_EXERCISE DETAILS_.
Summarize the forum thread on machine code below in two sentences.

_PAGE TEXT_.
The second instruction, call 1D00122A is not as straight forward. it
is made up of two parts: E8 = the opcode for CALL and the rest 'D1 FF
FF FF' is the opcode operator, or the data which the call is
referencing. In this case it's an address in memory that holds the
next instruction being called. It is written backward, however, which
is convention in certain assemblers. D1 FF FF FF actually means FF FF
FF D1.
This instruction uses F's to negate the instruction, telling the
processor to jump back. The signed number FFFFFFD1 = -2E. A call
counts from the end of it's opcode numbers which is 1D001258, and
1D001258 - 2E = 1D00122A, the address being called.
As you can see, it's all done with binary codes. The English
statements are purely for the convenience of the programmer. If you
look at the Intel definitons for assembler instructions, it lists both
the opcodes and the mneumonics.
I would agree with what you said earlier, that there is a similarity
between machine code and assembler. You can actually write in machine
code, but it is often entered in hexadecimal, requiring a hex to
binary interpreter. In tht case, the similarity to compiled assembler
is quite close.
Machine language is binary codes, yes.
if I knew what the intervening numbers meant I could.
By definition, you can read every file in a hex editor ...
Not at all. Again: It's Python byte code. Try experimenting with
pdb.
I will eventually...thanks for reply.

_AVAILABLE DATA_.
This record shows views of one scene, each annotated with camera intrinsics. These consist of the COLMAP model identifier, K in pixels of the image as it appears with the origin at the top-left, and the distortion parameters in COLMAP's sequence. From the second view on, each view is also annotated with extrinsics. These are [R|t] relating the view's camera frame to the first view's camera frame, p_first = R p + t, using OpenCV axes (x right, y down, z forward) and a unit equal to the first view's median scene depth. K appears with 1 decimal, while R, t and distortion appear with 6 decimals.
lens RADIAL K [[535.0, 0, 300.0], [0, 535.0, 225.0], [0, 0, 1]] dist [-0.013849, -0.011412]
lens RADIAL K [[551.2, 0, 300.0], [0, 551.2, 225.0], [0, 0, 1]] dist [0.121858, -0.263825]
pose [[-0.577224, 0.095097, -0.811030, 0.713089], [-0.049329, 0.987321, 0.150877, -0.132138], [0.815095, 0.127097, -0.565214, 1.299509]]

...

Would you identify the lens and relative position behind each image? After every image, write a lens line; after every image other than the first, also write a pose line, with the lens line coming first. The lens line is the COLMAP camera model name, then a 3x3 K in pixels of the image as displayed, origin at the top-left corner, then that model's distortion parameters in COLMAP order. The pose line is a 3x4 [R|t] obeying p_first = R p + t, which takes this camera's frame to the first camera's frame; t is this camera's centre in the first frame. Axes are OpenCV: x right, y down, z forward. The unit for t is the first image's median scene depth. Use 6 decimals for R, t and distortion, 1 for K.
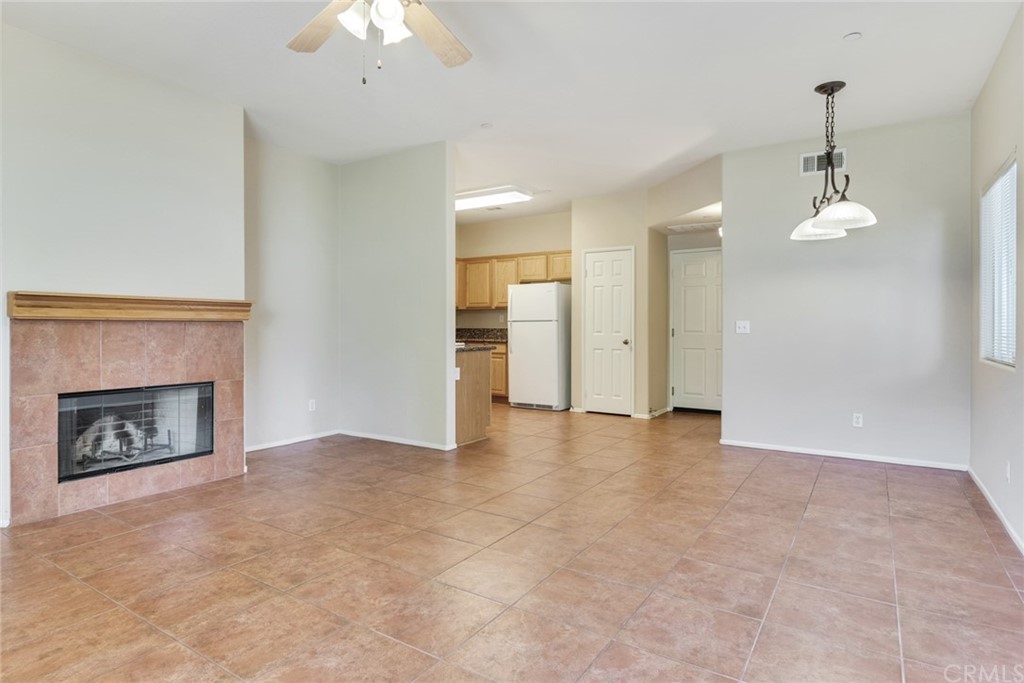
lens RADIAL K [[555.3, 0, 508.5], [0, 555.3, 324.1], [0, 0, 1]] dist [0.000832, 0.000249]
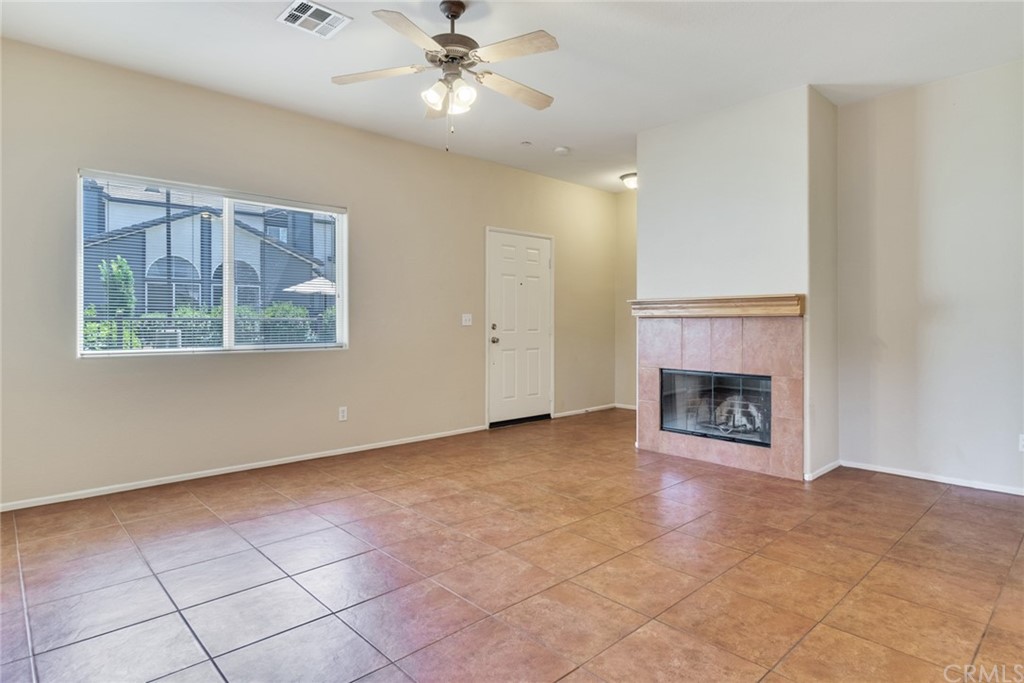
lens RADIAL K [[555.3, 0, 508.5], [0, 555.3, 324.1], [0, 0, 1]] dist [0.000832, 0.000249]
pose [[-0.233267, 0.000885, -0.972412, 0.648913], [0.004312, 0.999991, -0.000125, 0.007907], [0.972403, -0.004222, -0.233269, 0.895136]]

* * *

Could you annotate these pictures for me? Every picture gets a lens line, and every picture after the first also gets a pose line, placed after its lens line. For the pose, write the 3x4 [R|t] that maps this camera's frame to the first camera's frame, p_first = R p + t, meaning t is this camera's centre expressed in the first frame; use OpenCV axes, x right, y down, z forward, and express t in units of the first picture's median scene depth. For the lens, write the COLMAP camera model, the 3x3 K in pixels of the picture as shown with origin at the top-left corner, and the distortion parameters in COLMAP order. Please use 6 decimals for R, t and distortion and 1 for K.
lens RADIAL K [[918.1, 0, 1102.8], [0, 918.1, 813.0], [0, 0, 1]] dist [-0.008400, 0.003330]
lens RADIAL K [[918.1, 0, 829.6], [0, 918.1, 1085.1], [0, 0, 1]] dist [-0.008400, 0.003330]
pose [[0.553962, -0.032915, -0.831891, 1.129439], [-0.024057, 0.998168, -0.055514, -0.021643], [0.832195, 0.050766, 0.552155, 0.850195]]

_TASK RESPONSE_.
The call instruction is made of the opcode E8 and the bytes D1 FF FF FF, which are written backward and actually mean FF FF FF D1, a signed value of -2E that is counted back from the end of the opcode at 1D001258 to reach the called address 1D00122A. Everything is done with binary codes, the English statements exist only for the programmer's convenience, and machine code, often entered in hexadecimal, is quite close to compiled assembler.